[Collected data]
________________________________________
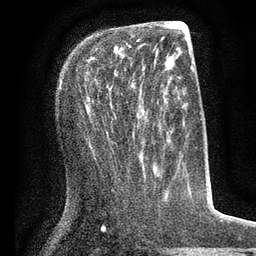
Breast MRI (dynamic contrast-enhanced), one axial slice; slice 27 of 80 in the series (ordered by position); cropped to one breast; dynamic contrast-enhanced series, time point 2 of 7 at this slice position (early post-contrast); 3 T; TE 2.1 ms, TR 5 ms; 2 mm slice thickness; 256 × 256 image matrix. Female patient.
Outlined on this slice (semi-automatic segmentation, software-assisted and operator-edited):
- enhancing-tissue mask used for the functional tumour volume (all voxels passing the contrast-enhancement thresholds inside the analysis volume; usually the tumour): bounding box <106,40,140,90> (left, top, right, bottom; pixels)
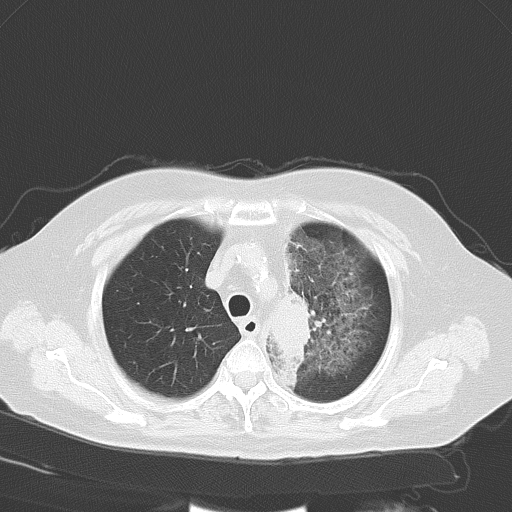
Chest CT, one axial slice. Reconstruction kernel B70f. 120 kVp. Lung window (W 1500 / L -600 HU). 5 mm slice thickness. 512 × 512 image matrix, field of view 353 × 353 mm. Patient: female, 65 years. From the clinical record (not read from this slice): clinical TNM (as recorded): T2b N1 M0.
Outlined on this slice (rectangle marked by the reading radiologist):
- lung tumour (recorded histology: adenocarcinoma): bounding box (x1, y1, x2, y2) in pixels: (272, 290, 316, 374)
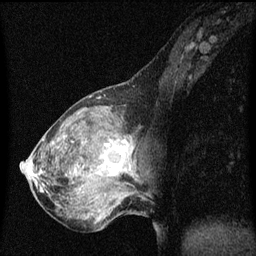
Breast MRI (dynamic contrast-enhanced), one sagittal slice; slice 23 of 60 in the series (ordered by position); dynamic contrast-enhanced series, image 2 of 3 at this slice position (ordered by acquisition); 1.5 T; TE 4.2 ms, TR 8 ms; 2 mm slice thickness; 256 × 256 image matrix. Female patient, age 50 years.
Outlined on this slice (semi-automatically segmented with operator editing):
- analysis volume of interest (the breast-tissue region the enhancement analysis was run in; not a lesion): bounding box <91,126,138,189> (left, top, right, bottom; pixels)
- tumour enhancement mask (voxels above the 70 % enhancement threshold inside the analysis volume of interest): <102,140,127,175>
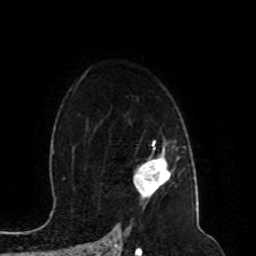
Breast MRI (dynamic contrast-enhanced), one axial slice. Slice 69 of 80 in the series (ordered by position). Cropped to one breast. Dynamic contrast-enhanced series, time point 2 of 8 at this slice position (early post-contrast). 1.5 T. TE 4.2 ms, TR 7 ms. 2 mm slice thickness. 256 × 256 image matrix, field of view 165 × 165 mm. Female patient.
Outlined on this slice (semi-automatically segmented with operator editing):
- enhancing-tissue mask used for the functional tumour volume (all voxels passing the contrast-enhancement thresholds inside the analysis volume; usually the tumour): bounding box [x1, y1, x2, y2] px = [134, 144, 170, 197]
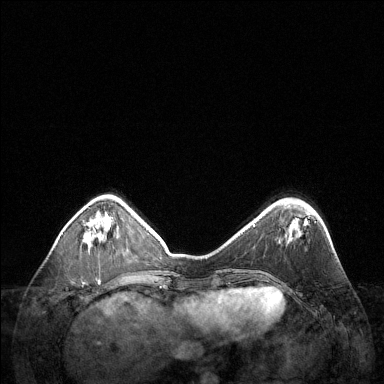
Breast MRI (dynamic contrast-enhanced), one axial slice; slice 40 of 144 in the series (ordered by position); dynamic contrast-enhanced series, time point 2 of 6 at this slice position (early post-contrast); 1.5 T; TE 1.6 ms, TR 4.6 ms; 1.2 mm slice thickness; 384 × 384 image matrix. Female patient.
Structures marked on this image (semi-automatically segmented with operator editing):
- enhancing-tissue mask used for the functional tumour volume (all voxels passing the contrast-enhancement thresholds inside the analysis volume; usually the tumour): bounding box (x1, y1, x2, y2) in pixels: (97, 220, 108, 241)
________________________________________
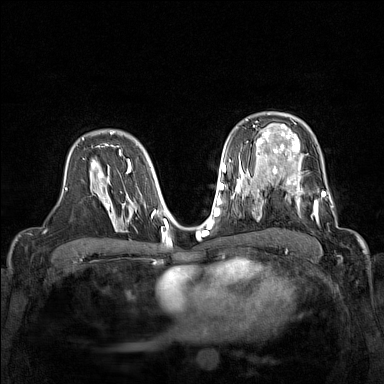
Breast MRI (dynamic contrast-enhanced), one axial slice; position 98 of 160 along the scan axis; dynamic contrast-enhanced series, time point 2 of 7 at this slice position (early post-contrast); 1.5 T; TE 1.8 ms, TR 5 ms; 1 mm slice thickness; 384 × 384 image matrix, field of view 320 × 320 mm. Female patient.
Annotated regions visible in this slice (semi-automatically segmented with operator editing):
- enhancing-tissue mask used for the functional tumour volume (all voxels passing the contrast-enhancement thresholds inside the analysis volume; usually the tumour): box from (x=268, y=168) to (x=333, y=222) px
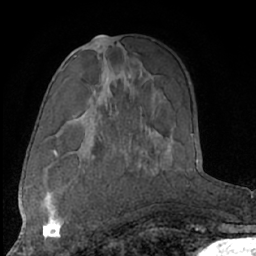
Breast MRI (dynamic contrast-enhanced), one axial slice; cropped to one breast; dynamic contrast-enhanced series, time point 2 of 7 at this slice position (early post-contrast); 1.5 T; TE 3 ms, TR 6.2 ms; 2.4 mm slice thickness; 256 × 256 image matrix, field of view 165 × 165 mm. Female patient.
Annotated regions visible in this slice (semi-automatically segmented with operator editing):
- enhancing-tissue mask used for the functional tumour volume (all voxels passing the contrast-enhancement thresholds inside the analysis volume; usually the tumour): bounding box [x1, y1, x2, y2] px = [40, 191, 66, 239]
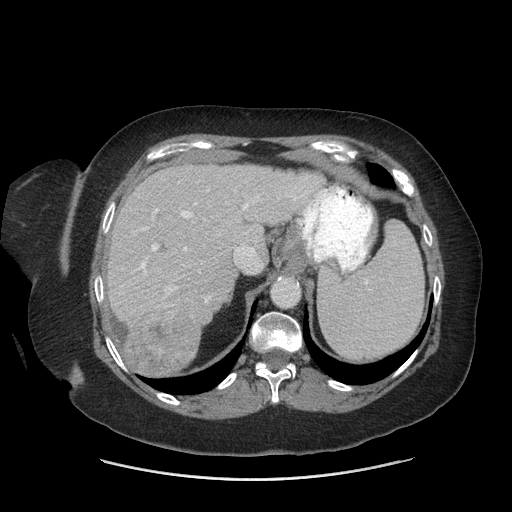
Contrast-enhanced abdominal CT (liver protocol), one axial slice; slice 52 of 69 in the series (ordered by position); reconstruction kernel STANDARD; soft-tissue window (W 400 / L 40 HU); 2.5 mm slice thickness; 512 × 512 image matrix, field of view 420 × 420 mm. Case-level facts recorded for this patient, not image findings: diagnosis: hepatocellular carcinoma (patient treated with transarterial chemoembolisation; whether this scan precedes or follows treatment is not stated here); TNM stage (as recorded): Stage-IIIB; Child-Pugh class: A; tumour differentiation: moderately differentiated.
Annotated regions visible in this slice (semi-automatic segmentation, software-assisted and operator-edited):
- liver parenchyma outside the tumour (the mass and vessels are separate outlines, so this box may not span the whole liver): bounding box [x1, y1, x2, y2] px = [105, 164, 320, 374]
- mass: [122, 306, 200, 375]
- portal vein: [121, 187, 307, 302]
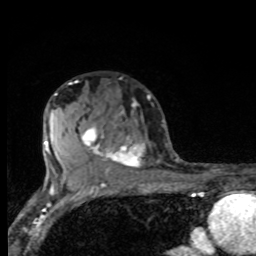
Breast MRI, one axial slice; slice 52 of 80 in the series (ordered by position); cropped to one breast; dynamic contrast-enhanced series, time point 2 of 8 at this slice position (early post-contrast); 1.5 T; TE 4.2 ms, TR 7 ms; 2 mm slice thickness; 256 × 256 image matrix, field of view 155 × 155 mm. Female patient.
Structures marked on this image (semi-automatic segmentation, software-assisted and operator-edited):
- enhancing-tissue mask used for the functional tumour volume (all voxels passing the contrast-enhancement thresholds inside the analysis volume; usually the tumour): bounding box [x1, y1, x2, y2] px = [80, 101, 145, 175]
________________________________________
# [WHAT IS NEEDED]
Filter the entries down to the lines containing "interest". Copy each of those lines.

# [RESPONSE AREA]
- analysis volume of interest (the breast-tissue region the enhancement analysis was run in; not a lesion): bounding box <91,126,138,189> (left, top, right, bottom; pixels)
- tumour enhancement mask (voxels above the 70 % enhancement threshold inside the analysis volume of interest): <102,140,127,175>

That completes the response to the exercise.